# Valve or lifter tapping



## KrAzY (Sep 29, 2010)

Hello i am new to this forum i found it on google while trying to research my problem and thought i'd post and see if i can get some help with this issue.

I have a 1992 d21 hb 2wd pickup with the 2.4L 4cyl i purchased it last year with only 74k miles on it and it ran and drove great. Then i had a brake caliper seize up on it and it was dragging the brake and squeaking all the time because it wasn't releasing. I didn't have the money right away to buy a new caliper so i parked it for a month or so and used another vehicle in the meantime.

Then last week i finally had the spare money to repair the brake caliper and went to start it and take it for a drive and when i started it i could hear what seems to be just 1 thing tapping pretty loud in the valve cover back towards the firewall so my first instint was that no oil was getting up there so i took off the oil cap to check and the valve cover seemed to be full of oil up in there like there should be but here is the kicker! When i took off the oil cap i felt ALOT of pressure coming out of it and it sounds just like what it would sound like coming out of the muffler and some oil was splattering up out of it all over the top of hood and such. I was told that it is most likely a stuck lifter or valve most likely the exaust valve on 1 of the cylinders not closing and it is letting the exaust into the valve cover and blowing it out the oil cap when i take it off.

#### EXERCISE INSTRUCTIONS:
Condense the paragraph in the forum post that begins "I have a 1992 d21" into two sentences that keep its main facts. Work only from the forum post.

#### MATERIAL PROVIDED:
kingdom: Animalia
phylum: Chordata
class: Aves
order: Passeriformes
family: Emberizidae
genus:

#### TASK RESPONSE:
The poster bought a 1992 D21 HB 2WD pickup with the 2.4L four-cylinder last year at only 74k miles, and it ran and drove great. When a brake caliper seized and kept dragging and squeaking, the truck was parked for about a month while another vehicle was used, since there wasn't money yet for a new caliper.